Reading through the lines below, count those that include the string "good"; the answer is that number and nothing else.

[Collected data]
--------------------

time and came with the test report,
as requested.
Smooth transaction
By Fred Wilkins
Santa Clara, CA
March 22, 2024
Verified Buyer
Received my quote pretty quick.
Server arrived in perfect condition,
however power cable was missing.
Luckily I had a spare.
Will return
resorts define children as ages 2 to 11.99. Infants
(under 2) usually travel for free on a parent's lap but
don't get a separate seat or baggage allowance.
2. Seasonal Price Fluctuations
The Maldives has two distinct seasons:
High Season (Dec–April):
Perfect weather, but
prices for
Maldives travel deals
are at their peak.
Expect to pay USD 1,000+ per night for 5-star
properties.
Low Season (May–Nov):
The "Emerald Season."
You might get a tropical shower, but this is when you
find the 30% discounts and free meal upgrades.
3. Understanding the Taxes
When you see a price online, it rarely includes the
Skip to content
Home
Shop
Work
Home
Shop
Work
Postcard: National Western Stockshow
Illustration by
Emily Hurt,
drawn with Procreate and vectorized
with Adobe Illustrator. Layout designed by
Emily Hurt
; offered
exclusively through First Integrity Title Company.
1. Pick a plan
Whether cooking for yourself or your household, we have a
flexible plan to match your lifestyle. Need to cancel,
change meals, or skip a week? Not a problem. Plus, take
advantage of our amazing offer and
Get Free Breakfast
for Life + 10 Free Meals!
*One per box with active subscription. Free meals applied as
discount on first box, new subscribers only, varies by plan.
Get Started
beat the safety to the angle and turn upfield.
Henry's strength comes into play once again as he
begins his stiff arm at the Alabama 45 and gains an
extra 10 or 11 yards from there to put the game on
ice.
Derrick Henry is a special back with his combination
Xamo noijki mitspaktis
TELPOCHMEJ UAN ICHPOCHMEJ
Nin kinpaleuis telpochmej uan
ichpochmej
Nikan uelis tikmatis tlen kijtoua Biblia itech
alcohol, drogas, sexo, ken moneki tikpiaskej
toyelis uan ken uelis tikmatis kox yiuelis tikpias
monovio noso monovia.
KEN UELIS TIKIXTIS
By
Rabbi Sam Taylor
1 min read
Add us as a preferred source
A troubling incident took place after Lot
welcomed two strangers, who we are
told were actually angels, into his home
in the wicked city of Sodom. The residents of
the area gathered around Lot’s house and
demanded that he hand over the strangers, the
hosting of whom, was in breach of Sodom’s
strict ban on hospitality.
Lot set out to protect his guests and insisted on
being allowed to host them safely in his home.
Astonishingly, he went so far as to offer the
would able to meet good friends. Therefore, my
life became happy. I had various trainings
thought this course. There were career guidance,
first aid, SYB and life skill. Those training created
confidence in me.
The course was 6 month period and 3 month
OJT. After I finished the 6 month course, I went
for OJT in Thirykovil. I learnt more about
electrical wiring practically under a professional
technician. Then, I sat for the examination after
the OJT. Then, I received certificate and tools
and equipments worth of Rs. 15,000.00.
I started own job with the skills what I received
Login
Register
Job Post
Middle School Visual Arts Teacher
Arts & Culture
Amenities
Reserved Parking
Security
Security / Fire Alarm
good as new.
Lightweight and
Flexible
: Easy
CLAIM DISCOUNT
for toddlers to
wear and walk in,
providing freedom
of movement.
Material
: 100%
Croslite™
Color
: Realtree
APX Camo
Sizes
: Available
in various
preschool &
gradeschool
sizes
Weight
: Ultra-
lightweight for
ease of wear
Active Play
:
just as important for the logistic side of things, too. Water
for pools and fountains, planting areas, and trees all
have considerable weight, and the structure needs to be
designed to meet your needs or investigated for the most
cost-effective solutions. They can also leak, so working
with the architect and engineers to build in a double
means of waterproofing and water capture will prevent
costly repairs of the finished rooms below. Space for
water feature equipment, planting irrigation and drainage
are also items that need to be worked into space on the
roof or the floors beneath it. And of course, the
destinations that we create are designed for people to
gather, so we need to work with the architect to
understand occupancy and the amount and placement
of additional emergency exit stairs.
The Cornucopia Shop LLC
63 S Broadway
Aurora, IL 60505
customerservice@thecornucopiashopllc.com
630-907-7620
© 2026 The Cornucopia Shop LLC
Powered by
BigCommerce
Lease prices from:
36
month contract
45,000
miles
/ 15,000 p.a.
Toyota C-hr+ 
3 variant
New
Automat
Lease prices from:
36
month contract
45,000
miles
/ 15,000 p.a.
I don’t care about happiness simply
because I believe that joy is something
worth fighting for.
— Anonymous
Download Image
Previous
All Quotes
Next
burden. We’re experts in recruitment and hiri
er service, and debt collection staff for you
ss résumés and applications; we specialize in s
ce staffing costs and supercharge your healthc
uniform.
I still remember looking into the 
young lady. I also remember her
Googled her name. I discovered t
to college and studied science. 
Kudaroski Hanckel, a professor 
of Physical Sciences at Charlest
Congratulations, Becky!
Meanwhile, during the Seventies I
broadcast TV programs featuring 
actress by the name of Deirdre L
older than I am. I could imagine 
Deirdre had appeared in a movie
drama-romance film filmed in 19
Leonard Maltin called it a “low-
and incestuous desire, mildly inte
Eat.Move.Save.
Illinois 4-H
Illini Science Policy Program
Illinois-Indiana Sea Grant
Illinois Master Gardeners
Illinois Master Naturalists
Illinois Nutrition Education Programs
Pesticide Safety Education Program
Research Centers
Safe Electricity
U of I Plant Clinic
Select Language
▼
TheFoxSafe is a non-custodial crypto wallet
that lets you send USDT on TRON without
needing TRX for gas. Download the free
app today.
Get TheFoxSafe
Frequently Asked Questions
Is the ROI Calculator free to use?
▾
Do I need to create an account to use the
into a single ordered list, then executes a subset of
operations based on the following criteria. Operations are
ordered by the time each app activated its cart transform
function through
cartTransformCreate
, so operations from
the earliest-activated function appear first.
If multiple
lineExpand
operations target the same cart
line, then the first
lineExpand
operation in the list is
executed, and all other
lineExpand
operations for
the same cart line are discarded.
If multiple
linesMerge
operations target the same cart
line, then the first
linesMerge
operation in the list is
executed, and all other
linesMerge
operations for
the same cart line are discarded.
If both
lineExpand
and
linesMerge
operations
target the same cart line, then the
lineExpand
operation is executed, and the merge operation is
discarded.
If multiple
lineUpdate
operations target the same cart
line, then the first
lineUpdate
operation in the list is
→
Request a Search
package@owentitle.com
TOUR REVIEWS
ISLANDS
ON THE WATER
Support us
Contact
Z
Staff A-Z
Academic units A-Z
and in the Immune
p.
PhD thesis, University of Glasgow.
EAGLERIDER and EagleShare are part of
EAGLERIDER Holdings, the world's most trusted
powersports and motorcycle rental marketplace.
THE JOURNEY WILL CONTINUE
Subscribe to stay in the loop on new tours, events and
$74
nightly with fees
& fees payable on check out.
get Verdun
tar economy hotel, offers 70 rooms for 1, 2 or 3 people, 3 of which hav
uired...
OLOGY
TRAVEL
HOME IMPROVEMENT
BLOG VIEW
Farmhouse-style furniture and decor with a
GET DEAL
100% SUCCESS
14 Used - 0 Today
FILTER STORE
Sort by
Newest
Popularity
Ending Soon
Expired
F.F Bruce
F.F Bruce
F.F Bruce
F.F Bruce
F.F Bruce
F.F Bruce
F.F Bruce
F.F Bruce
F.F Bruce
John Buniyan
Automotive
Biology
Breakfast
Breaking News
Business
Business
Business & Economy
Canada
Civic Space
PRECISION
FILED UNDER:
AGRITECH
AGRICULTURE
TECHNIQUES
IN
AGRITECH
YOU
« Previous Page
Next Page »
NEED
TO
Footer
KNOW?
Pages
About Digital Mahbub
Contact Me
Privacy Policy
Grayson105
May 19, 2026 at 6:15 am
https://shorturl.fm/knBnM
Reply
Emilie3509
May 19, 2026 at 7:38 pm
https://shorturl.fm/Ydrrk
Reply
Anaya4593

--------------------

**EXPECTED OUTPUT**
2